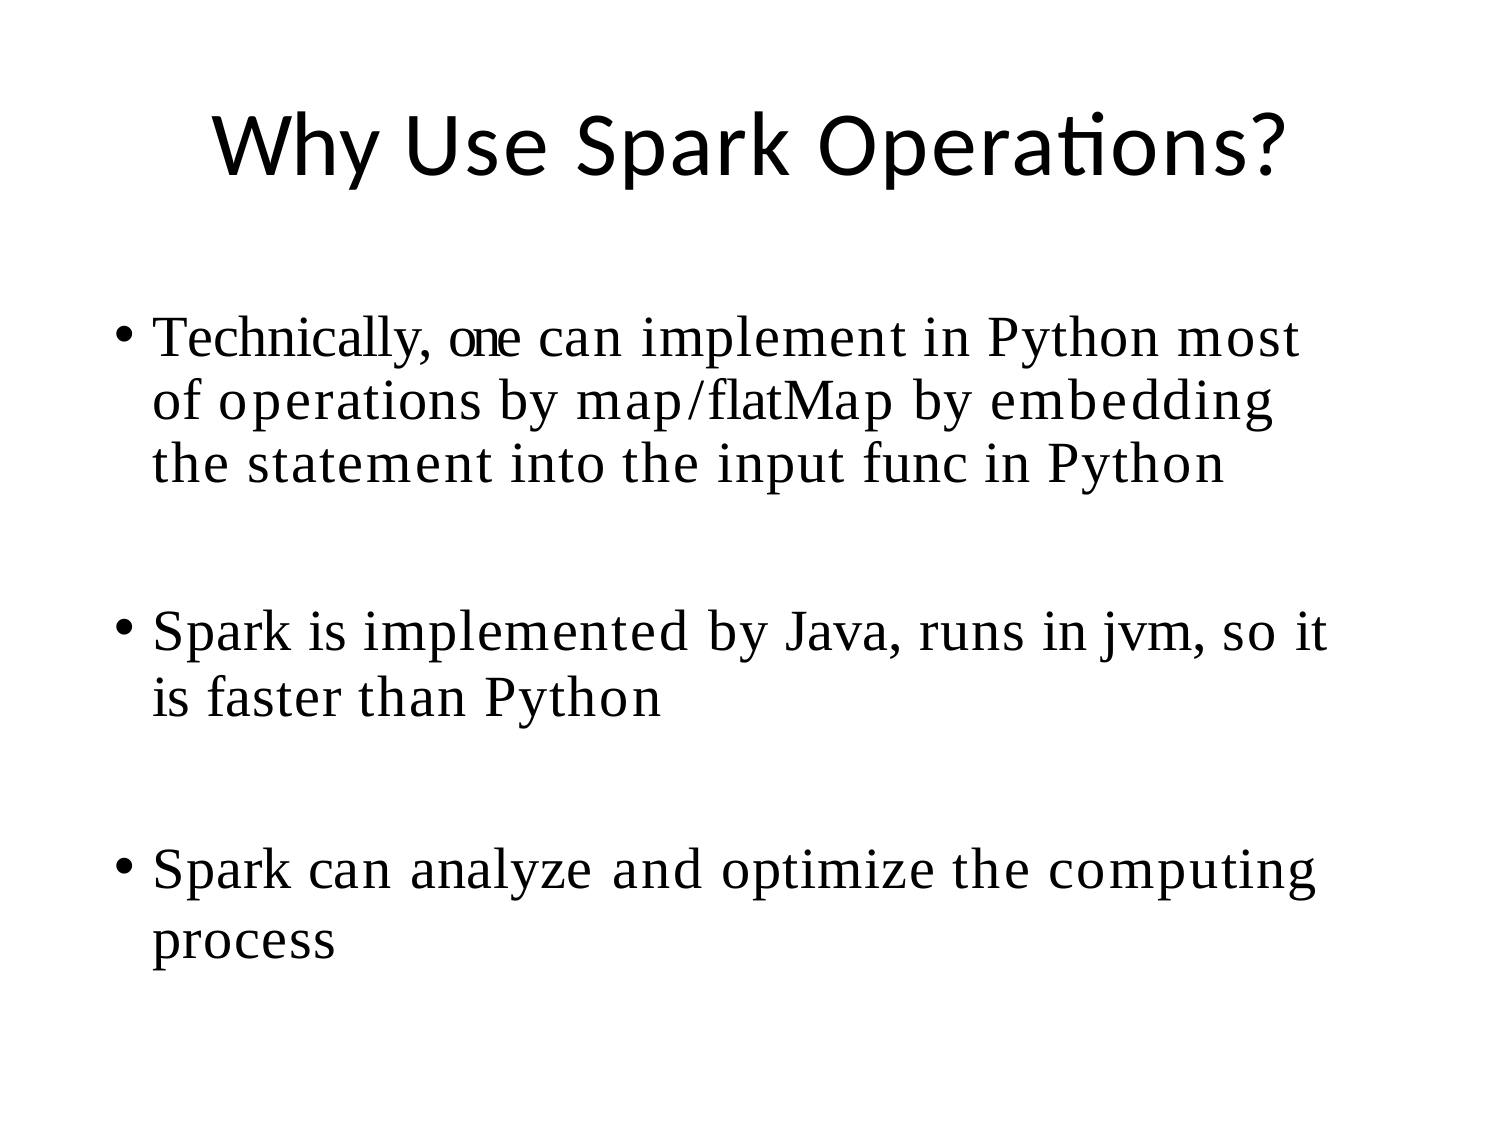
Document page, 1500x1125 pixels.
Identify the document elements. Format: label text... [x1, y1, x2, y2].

title Why Use Spark Operations? [75, 44, 1425, 233]
text_box Technically, one can implement in Python most of operations by map/flatMap by embedding the statement into the input func in Python Spark is implemented by Java, runs in jvm, so it is faster than Python Spark can analyze and optimize the computing process [112, 305, 1352, 971]
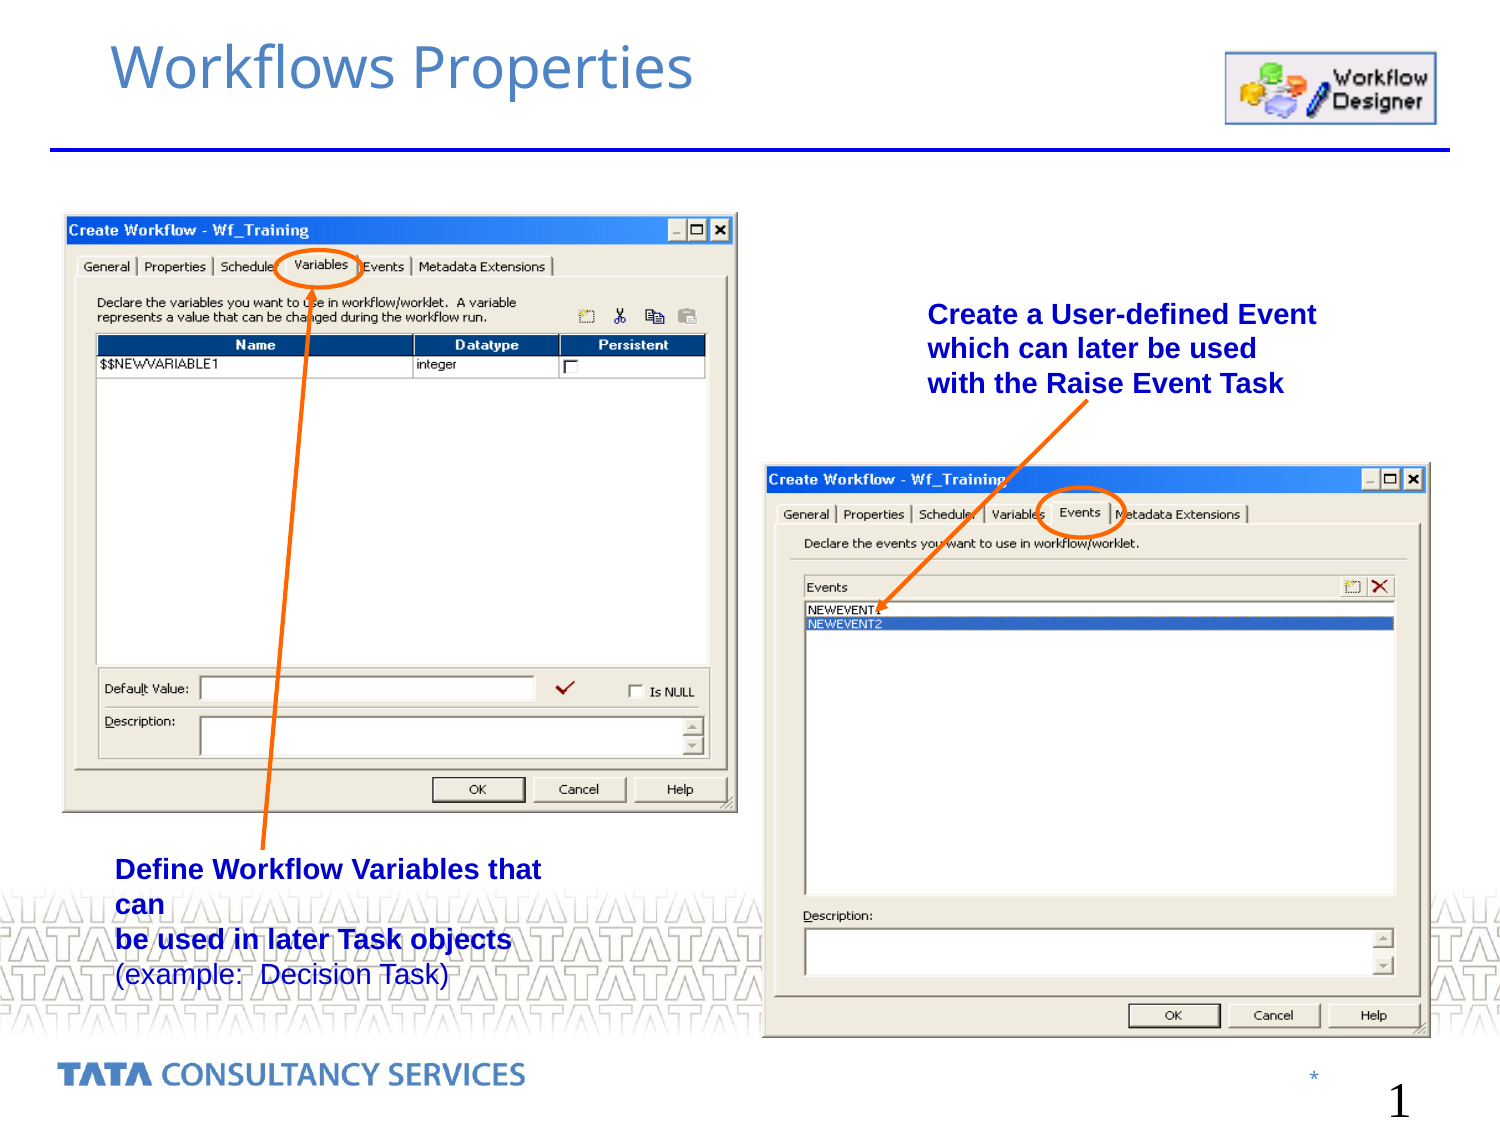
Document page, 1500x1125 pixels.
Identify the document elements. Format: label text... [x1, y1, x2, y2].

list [62, 212, 738, 813]
picture [0, 885, 1500, 1039]
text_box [874, 399, 1088, 613]
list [762, 462, 1431, 1038]
text_box Create a User-defined Event which can later be used with the Raise Event Task [912, 287, 1388, 408]
picture [57, 1062, 525, 1086]
slide_number ‹#› [1371, 1059, 1435, 1104]
text_box Define Workflow Variables that can be used in later Task objects (example: Decision Task) [99, 842, 615, 963]
picture [1224, 49, 1438, 126]
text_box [262, 287, 313, 851]
title Workflows Properties [95, 22, 1456, 166]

******

TO DO
Retype every record above exactly as written, but leave out the pictures.

REPLY TO THE TASK
Document page, 1500x1125 pixels.
Identify the document elements. Format: label text... [x1, y1, x2, y2].

title Why Use Spark Operations? [75, 44, 1425, 233]
text_box Technically, one can implement in Python most of operations by map/flatMap by embedding the statement into the input func in Python Spark is implemented by Java, runs in jvm, so it is faster than Python Spark can analyze and optimize the computing process [112, 305, 1352, 971]
Document page, 1500x1125 pixels.
Identify the document elements. Format: label text... [x1, y1, x2, y2].

list [62, 212, 738, 813]
picture [0, 885, 1500, 1039]
text_box [874, 399, 1088, 613]
list [762, 462, 1431, 1038]
text_box Create a User-defined Event which can later be used with the Raise Event Task [912, 287, 1388, 408]
picture [57, 1062, 525, 1086]
slide_number ‹#› [1371, 1059, 1435, 1104]
text_box Define Workflow Variables that can be used in later Task objects (example: Decision Task) [99, 842, 615, 963]
picture [1224, 49, 1438, 126]
text_box [262, 287, 313, 851]
title Workflows Properties [95, 22, 1456, 166]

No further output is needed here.